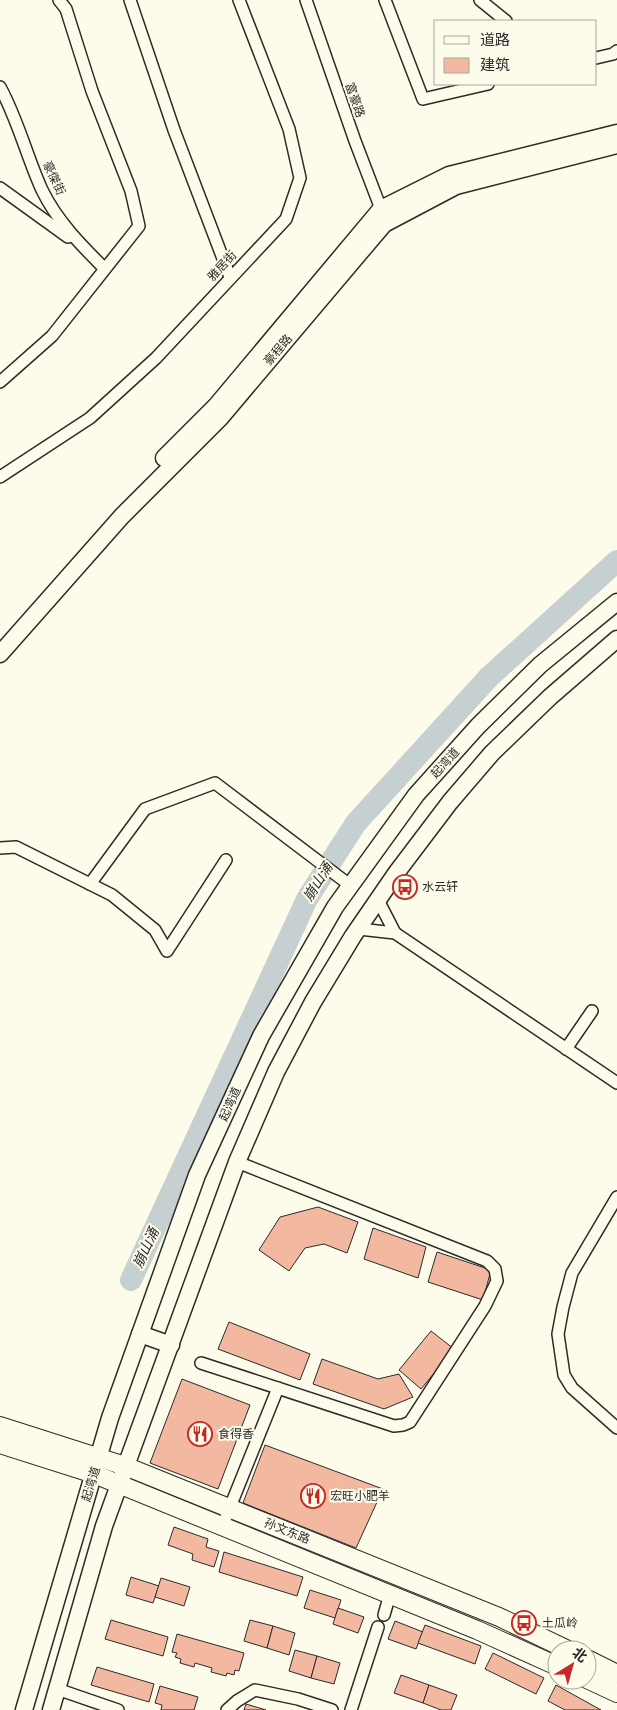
<svg xmlns="http://www.w3.org/2000/svg" width="617" height="1710" font-family="Rubik,'Noto Sans SC',sans-serif">
  <style>
    .lines { fill: none; stroke-linecap: round; stroke-linejoin: round }
    .river { stroke: #c7d0d0; stroke-width: 22 }
    .building { fill: #f2b8a0; stroke: #2b2b2b }
    .street-casing { stroke: #2b2b2b; stroke-width: 14 }
    .secondary-casing { stroke: #2b2b2b; stroke-width: 19 }
    .primary-casing { stroke: #2b2b2b; stroke-width: 20 }
    .street { stroke: #fdfbea; stroke-width: 11 }
    .secondary { stroke: #fdfbea; stroke-width: 16 }
    .primary { stroke: #fdfbea; stroke-width: 18 }
    .labels { text-anchor: middle; dominant-baseline: central; stroke-width: 4; stroke-linejoin: round; paint-order: stroke }
    .street-label { font-size: 12px; fill: #2b2b2b; stroke: #fdfbea }
    .poi-label { font-size: 12px; fill: #2b2b2b; stroke: #fdfbea; text-anchor: start }
    .water-label { font-size: 14px; font-style: italic; fill: #2b2b2b; stroke: #fdfbea }
  </style>
  <rect width="100%" height="100%" fill="#fdfbea"/>
  <g class="lines">
    <path class="river" d="M131 1280 307 899 356 823 489 677 617 561"/>
  </g>
  <g class="building">
    <path d="M318 1207 358 1222 347 1253 324 1244 305 1248 289 1271 259 1250 280 1217Z"/>
    <path d="M373 1228 426 1247 418 1278 364 1259Z"/>
    <path d="M437 1252 491 1270 483 1300 428 1282Z"/>
    <path d="M229 1322 310 1354 300 1380 218 1349Z"/>
    <path d="M431 1331 454 1349 421 1389 399 1370Z"/>
    <path d="M322 1359 378 1379 399 1374 413 1397 384 1409 313 1384Z"/>
    <path d="M182 1379 250 1405 218 1489 150 1463Z"/>
    <path d="M265 1445 383 1489 356 1548 243 1503Z"/>
    <path d="M174 1527 208 1539 206 1547 219 1551 214 1567 192 1560 193 1554 168 1545Z"/>
    <path d="M224 1552 303 1577 297 1596 219 1572Z"/>
    <path d="M131 1577 159 1586 153 1603 126 1595Z"/>
    <path d="M161 1578 190 1587 184 1606 155 1597Z"/>
    <path d="M310 1590 341 1600 335 1618 304 1608Z"/>
    <path d="M338 1608 364 1617 358 1633 333 1624Z"/>
    <path d="M111 1620 168 1637 163 1656 105 1639Z"/>
    <path d="M250 1620 273 1626 267 1648 244 1641Z"/>
    <path d="M395 1621 423 1632 416 1649 388 1639Z"/>
    <path d="M425 1625 481 1646 475 1664 418 1643Z"/>
    <path d="M273 1626 295 1633 289 1655 267 1648Z"/>
    <path d="M177 1634 244 1653 239 1671 235 1670 234 1675 227 1673 226 1676 211 1672 212 1668 195 1663 194 1667 180 1663 181 1659 175 1657 177 1653 172 1652Z"/>
    <path d="M295 1650 317 1656 311 1678 289 1671Z"/>
    <path d="M493 1653 544 1678 536 1694 485 1669Z"/>
    <path d="M317 1656 340 1663 334 1684 311 1678Z"/>
    <path d="M97 1667 154 1684 149 1702 91 1685Z"/>
    <path d="M401 1675 429 1685 423 1703 394 1693Z"/>
    <path d="M429 1685 457 1695 451 1710H441L423 1703Z"/>
    <path d="M556 1685 601 1710H565L548 1701Z"/>
    <path d="M160 1686 198 1697 194 1710H161L162 1705 155 1703Z"/>
    <path d="M246 1704 266 1710H244Z"/>
  </g>
  <g class="lines">
    <defs>
      <g id="street">
        <path d="M130 0 174 130 230 277"/>
        <path d="M306 0 355 141 381 209"/>
        <path d="M385 0 423 99 488 84"/>
        <path d="M480 0 506 21"/>
        <path d="M596 58 613 54 617 51"/>
        <path d="M0 87C18 120 27 157 42 190 57 221 81 245 104 268"/>
        <path d="M0 188 68 237"/>
        <path d="M0 382 52 336 139 226 131 191 92 91 66 9 59 0"/>
        <path d="M0 477 90 418 156 358 286 219 300 178 289 129 239 0"/>
        <path d="M0 848 16 847 112 895 155 930 167 951 226 860"/>
        <path d="M90 884 145 809 215 783 351 886"/>
        <path d="M378 900 395 933"/>
        <path d="M359 929 395 933 617 1083"/>
        <path d="M566 1049 592 1011"/>
        <path d="M617 1197 572 1273 563 1307 558 1334 564 1375 572 1388 617 1428"/>
        <path d="M201 1363 394 1426 403 1425 410 1422 485 1306 497 1281 495 1269 487 1261 237 1162"/>
        <path d="M222 1527 278 1388"/>
        <path d="M384 1615 390 1594"/>
        <path d="M57 1689 118 1710"/>
        <path d="M227 1710 237 1701 255 1690 298 1699 332 1710"/>
        <path d="M351 1710 378 1627"/>
      </g>
      <g id="secondary">
        <path d="M164 458 216 406 381 209 449 175 617 133"/>
        <path d="M0 654 122 516 220 418 384 224 456 186 617 145"/>
        <path d="M140 1334 171 1345"/>
        <path d="M24 1710 110 1418 197 1175 261 1036 335 907 416 795 478 726 540 665 617 602"/>
        <path d="M51 1710 104 1526 237 1162 276 1072 313 1002 353 936 397 872 450 802 492 753 550 697 617 639"/>
      </g>
      <g id="primary">
        <path d="M0 1426 125 1466 499 1617 568 1650"/>
        <path d="M0 1444 94 1474 477 1630 557 1666"/>
        <path d="M587 1659 617 1674"/>
        <path d="M587 1679 617 1693"/>
      </g>
    </defs>
    <use href="#street" class="street-casing"/>
    <use href="#secondary" class="secondary-casing"/>
    <use href="#primary" class="primary-casing"/>
    <use href="#street" class="street"/>
    <use href="#secondary" class="secondary"/>
    <use href="#primary" class="primary"/>
  </g>
  <defs>
    <symbol id="bus-ring" viewBox="-11 -11 22 22"><circle r="9.5" fill="#fdfbea" stroke="#c62828" stroke-width="1.5"/><path d="M-5-6H5V4H4V6H2V4H-2V6H-4V4H-5ZM-3.5-4V0h7V-4ZM-3.5 1.2v1.5H-2V1.2ZM2 1.2v1.5H3.5V1.2Z" fill="#c62828"/></symbol>
    <symbol id="restaurant-ring" viewBox="-11 -11 22 22"><circle r="9.5" fill="#fdfbea" stroke="#c62828" stroke-width="1.5"/><path d="M-5-6h1v4h1v-4h1v4h1v-4h1v5L-1.5 .5V6h-2V.5L-5-1ZM5-6V6H3V1.5H1.5Q1.5-4 5-6Z" fill="#c62828"/></symbol>
  </defs>
  <g fill-rule="evenodd">
    <use href="#bus-ring" x="391" y="873" width="28" height="28"/>
    <use href="#restaurant-ring" x="186" y="1420" width="28" height="28"/>
    <use href="#restaurant-ring" x="299" y="1482" width="28" height="28"/>
    <use href="#bus-ring" x="510" y="1609" width="28" height="28"/>
  </g>
  <g class="labels">
    <g class="street-label">
      <text transform="translate(355 100) rotate(71)">富豪路</text>
      <text transform="translate(54 178) rotate(65)">豪傑街</text>
      <text transform="translate(222 266) rotate(-47)">雅居街</text>
      <text transform="translate(278 350) rotate(-50)">豪程路</text>
      <text transform="translate(445 763) rotate(-48)">起湾道</text>
      <text transform="translate(230 1104) rotate(-66)">起湾道</text>
      <text transform="translate(91 1484) rotate(-73)">起湾道</text>
      <text transform="translate(287 1531) rotate(22)">孙文东路</text>
    </g>
    <g class="poi-label">
      <text x="422" y="887">水云轩</text>
      <text x="218" y="1434">食得香</text>
      <text x="330" y="1496">宏旺小肥羊</text>
      <text x="542" y="1623">土瓜岭</text>
    </g>
    <g class="water-label">
      <text transform="translate(318 882) rotate(-58)">崩山涌</text>
      <text transform="translate(146 1248) rotate(-65)">崩山涌</text>
    </g>
  </g>
  <rect x="434" y="20" width="162" height="65" fill="#fdfbea" stroke="#a9a89e"/>
  <rect x="444" y="36" width="25" height="8" fill="#fdfbea" stroke="#a9a89e"/>
  <text x="480" y="45" font-size="15" fill="#2b2b2b">道路</text>
  <rect x="444" y="58" width="25" height="15" fill="#f2b8a0" stroke="#a9a89e"/>
  <text x="480" y="70" font-size="15" fill="#2b2b2b">建筑</text>
  <g transform="translate(572 1665) rotate(37)"><circle r="24" fill="#fdfbea" stroke="#a9a89e"/>
  <path d="M0-4L9 19L0 12L-9 19Z" fill="#c62828"/>
  <text y="-8" font-size="14" font-weight="bold" text-anchor="middle" fill="#2b2b2b">北</text>
  </g>
</svg>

□ □ □ □ □ □ □

Please, from the entries above, set down exactly the lines from the one containing "1626 295 1633" through the one containing "1675 429 1685", and only those.

    <path d="M273 1626 295 1633 289 1655 267 1648Z"/>
    <path d="M177 1634 244 1653 239 1671 235 1670 234 1675 227 1673 226 1676 211 1672 212 1668 195 1663 194 1667 180 1663 181 1659 175 1657 177 1653 172 1652Z"/>
    <path d="M295 1650 317 1656 311 1678 289 1671Z"/>
    <path d="M493 1653 544 1678 536 1694 485 1669Z"/>
    <path d="M317 1656 340 1663 334 1684 311 1678Z"/>
    <path d="M97 1667 154 1684 149 1702 91 1685Z"/>
    <path d="M401 1675 429 1685 423 1703 394 1693Z"/>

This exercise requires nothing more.